This approach along with an over-concentration on legal cases alienates the most crucial people whose support is needed to win these cases — the local communities.

The arguments being made by the campaign are largely academic and risk alienating those without the time and money to buy and read archaeology texts. The government are prepared to change the law, as illustrated at Carrickmines, should they lose any legal challenges.

There is a danger that once the campaign reaches that stage it will have alienated a majority of the local support needed to mount a serious challenge to the motorway. This campaign may well lose in a similar fashion to the way Carrickmines and the Glen of the Downs lost where a relatively small group of activists try to face down the State and the courts through direct action.

However if the campaign were to follow the example of the Mayo pipeline campaign and concentrate on local people rather than the special interest of a minority (which, although I hate to admit it, archaeology is) the campaign could succeed.

Many people of Dunshaughlin and Clonee are now turning to the only people who are claiming to have their interests at heart — the National Roads Authority (N.R.A.) and the government. They have not been told the reality of the motorway, which is that it is really only a faster way to get people to a super traffic-jam.

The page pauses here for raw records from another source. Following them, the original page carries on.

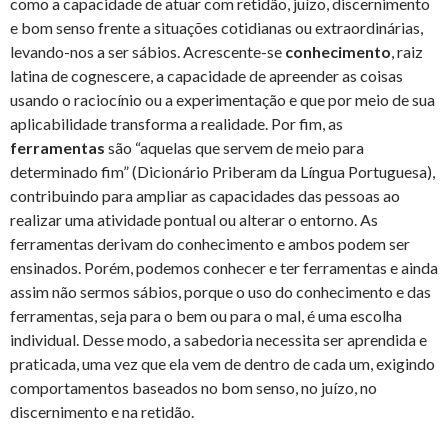
como a capacidade de atuar com retidão, juízo, discernimento
e bom senso frente a situações cotidianas ou extraordinárias,
levando-nos a ser sábios. Acrescente-se
conhecimento
, raiz
latina de cognescere, a capacidade de apreender as coisas
usando o raciocínio ou a experimentação e que por meio de sua
aplicabilidade transforma a realidade. Por fim, as
ferramentas
são “aquelas que servem de meio para
determinado fim” (Dicionário Priberam da Língua Portuguesa),
contribuindo para ampliar as capacidades das pessoas ao
realizar uma atividade pontual ou alterar o entorno. As
ferramentas derivam do conhecimento e ambos podem ser
ensinados. Porém, podemos conhecer e ter ferramentas e ainda
assim não sermos sábios, porque o uso do conhecimento e das
ferramentas, seja para o bem ou para o mal, é uma escolha
individual. Desse modo, a sabedoria necessita ser aprendida e
praticada, uma vez que ela vem de dentro de cada um, exigindo
comportamentos baseados no bom senso, no juízo, no
discernimento e na retidão.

Undoubtedly there are going to be more environmental struggles in Ireland in the next few years. The approach to the Bin Tax was very positive in many respects. People are perhaps in a strong position to fight issues like the attempt to implement a water tax in Dublin. We have seen mistakes but more importantly we have also seen a working example of how people taking real direct action can really threaten the power of the State.

They have been parts of a working model of how communities can take on the power of the state. Crucially these are past examples of how we can engage the issues around environmentalism. Activists must, however, broaden our horizons and tackle issues like the National Development Plan, whilst working with special interest campaigns where possible.

This article is not an attempt to be a pejorative statement from a class struggle point of view; there is a lot to be learnt on our part from these campaigns. Primarily the heritage based activists who took on the authorities at Carrickmines and the ecologists at the Glen of the Downs were doing something we failed at — taking on the issue of the environment. The campaign at Carrickmines, which I was directly involved in, felt resentment at the time due to the lack of participation and even interest from organised political left-wing groups.

Individuals at the Glen of the Downs felt a similar resentment at the fact that left-wing political parties used them at the time when the campaign became high profile. Without help from other groups they concentrated on what they knew best — at Carrickmines it was archaeology. In this they were undoubtedly right — they fought the campaign on their ground. The point I am making is that archaeologists will do what they do best, as will ecologists. If class struggle activists feel we have a better approach and analysis then we must act on it.

The issues of the environment should not be dismissed, but the preservation of trees or heritage is unlikely to be the main priority of people who spend up to four hours getting to and from work. But both sets of issues are crucial to us and should not be mutually exclusive with sustainable development.